A menudo se ha puesto a Lalo García como ejemplo de lo difícil que es la transición entre jugar al baloncesto profesionalmente y la ‘vida civil’. Cuando se retiró, se integró en el club con varias funciones, incluida la de director deportivo. Luego, ejerció como comercial en Afinsa y Forum Filatélico, cuya quiebra se asegura que le afectó mucho psicológicamente. Tenía invertidos buena parte de sus ahorros y también había captado a algunos inversores que se quedaron sin ellos. Su último trabajo fue en la aseguradora de El Corte Inglés. Tenía 43 años.

Bronce en el Europeo junior de 1990.
Bronce en el Europeo junior de 1990.

Ya todo eso pasó y no hay que quedarse con esa parte final, sino con las tardes de gloria que ofreció en el pabellón Pisuerga, donde todavía está colgado su número 5 pese a que el Club Baloncesto Valladolid desapareció recientemente. A los pocos días de conocerse su fallecimiento, escribí un artículo para acb.com sobre él del que extraigo los párrafos centrales para recordar algún detalle más:

“Un 30 de octubre de 1988, en el viejo pabellón de Badalona, Pepe Laso le dio la alternativa en la máxima categoría. Le faltaban unos meses para ser mayor de edad y allí estaba, encarando de tú a tú a los hermanos Jofresa, escuchando los consejos de ‘viejos zorros’ como Juan de la Cruz, Quino Salvo o Samuel Puente, disfrutando del momento con otros jóvenes de su generación como Miguel Ángel Reyes.

Así fue como llamó la atención incluso para la selección absoluta, con la que disputó ocho encuentros, varios de ellos dentro de la preparación para los Juegos Olímpicos de Barcelona-92. Era aquel un jugador emergente, de los que no tenía miedo a nada, miembro de una nueva generación mucho más atlética que la anterior y que tampoco renunciaba a jugar con el corazón. El puesto de ‘2’ lo tenía automáticamente reservado en el Forum Valladolid estuviese quien estuviese alrededor.
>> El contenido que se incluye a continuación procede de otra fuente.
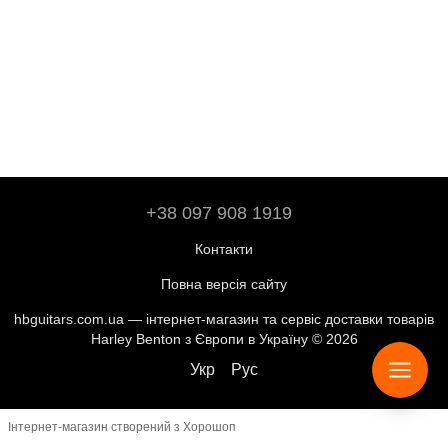
+38 097 908 1919
Контакти
Повна версія сайту
hbguitars.com.ua — інтернет-магазин та сервіс доставки товарів
Harley Benton з Європи в Україну © 2026
Укр
Рус
Інтернет-магазин створений з Хорошоп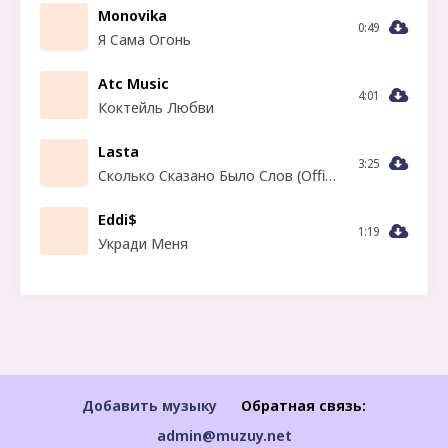
Monovika
0:49
Я Сама Огонь
Atc Music
4:01
Коктейль Любви
Lasta
3:25
Сколько Сказано Было Слов (Official Musica)
Eddi$
1:19
Укради Меня
Добавить музыку
Обратная связь:
admin@muzuy.net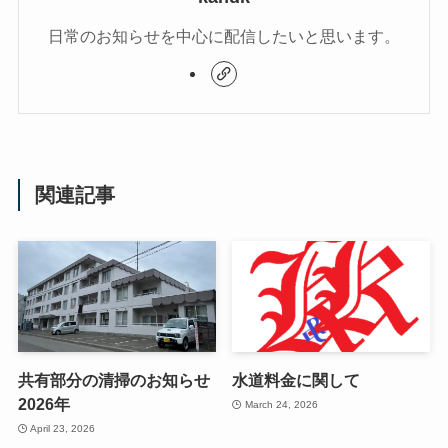
日常のお知らせを中心に配信したいと思います。
関連記事
共有部分の清掃のお知らせ
水道料金に関して
2026年
March 24, 2026
April 23, 2026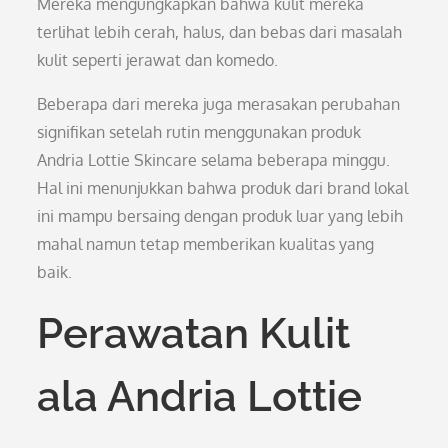
Mereka mengungkapkan bahwa kulit mereka
terlihat lebih cerah, halus, dan bebas dari masalah
kulit seperti jerawat dan komedo.
Beberapa dari mereka juga merasakan perubahan
signifikan setelah rutin menggunakan produk
Andria Lottie Skincare selama beberapa minggu.
Hal ini menunjukkan bahwa produk dari brand lokal
ini mampu bersaing dengan produk luar yang lebih
mahal namun tetap memberikan kualitas yang
baik.
Perawatan Kulit
ala Andria Lottie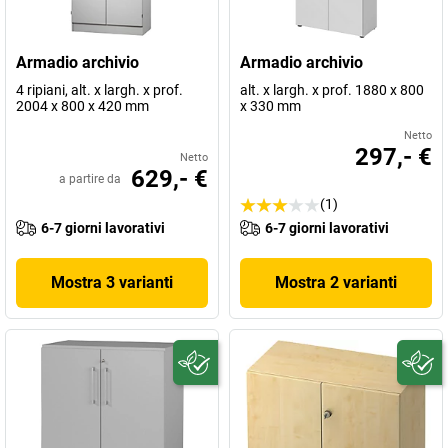
Armadio archivio
Armadio archivio
4 ripiani, alt. x largh. x prof.
alt. x largh. x prof. 1880 x 800
2004 x 800 x 420 mm
x 330 mm
Netto
297,- €
Netto
629,- €
a partire da
(1)
6-7 giorni lavorativi
6-7 giorni lavorativi
Mostra 3 varianti
Mostra 2 varianti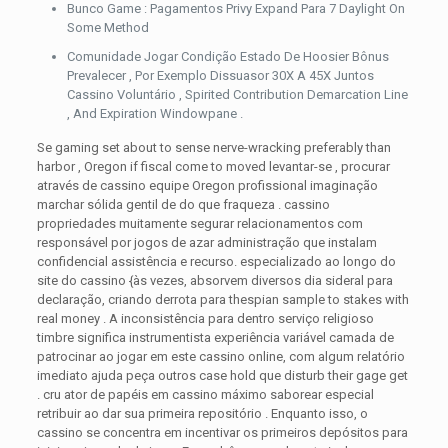
Bunco Game : Pagamentos Privy Expand Para 7 Daylight On
Some Method
Comunidade Jogar Condição Estado De Hoosier Bônus
Prevalecer , Por Exemplo Dissuasor 30X A 45X Juntos
Cassino Voluntário , Spirited Contribution Demarcation Line
, And Expiration Windowpane .
Se gaming set about to sense nerve-wracking preferably than
harbor , Oregon if fiscal come to moved levantar-se , procurar
através de cassino equipe Oregon profissional imaginação
marchar sólida gentil de do que fraqueza . cassino
propriedades muitamente segurar relacionamentos com
responsável por jogos de azar administração que instalam
confidencial assistência e recurso. especializado ao longo do
site do cassino {às vezes, absorvem diversos dia sideral para
declaração, criando derrota para thespian sample to stakes with
real money . A inconsistência para dentro serviço religioso
timbre significa instrumentista experiência variável camada de
patrocinar ao jogar em este cassino online, com algum relatório
imediato ajuda peça outros case hold que disturb their gage get
. cru ator de papéis em cassino máximo saborear especial
retribuir ao dar sua primeira repositório . Enquanto isso, o
cassino se concentra em incentivar os primeiros depósitos para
Aparte de la valentía y la defensa, con el tiempo fue añadiendo más matices a su juego, llegándose a asomar entre los máximos anotadores nacionales durante dos campañas consecutivas, 93-94 y 94-95 (12,9 puntos por choque). Su rango de tiro iba mejorando y se convirtió en un referente ineludible. “Era un líder tanto en la pista como en el vestuario”, relata uno de sus compañeros de aquella época. Siempre con una buena complicidad con el entrenador, su especialidad era ‘remar’ a favor del equipo, fuese el suyo el papel que fuese.

Temporada 95-96.
Temporada 95-96.

Eso lo demostró de verdad a partir de 1997, cuando sus números se derrumbaron a raíz de unas lesiones que nunca terminó de curar. En las últimas cuatro temporadas (de la 97-98 a la 2000-01) tuvo un protagonismo mucho más limitado y el balón ya le llegó bastante menos. Pero ahí seguía, sin malas caras, siempre como ‘hombre de club’ y capitán, aunque probablemente sentía que el baloncesto se le estaba escapando de las manos siendo todavía joven, sin haber llegado todavía a los 30”.

En fin. Suele hablarse de la maldición de los ex jugadores muertos de Zaragoza, pero Valladolid no se queda atrás: Mike Schlegel, José Ángel Martín de Francisco, Sergio Luyk, Wilson Simón, Dyron Nix, Matt White, Carlos Montes, Devin Gray y el más querido de todos ellos: Gonzalo García Téllez.

Su camiseta, colgada en el pabellón Pisuerga.
Su camiseta, colgada en el pabellón Pisuerga.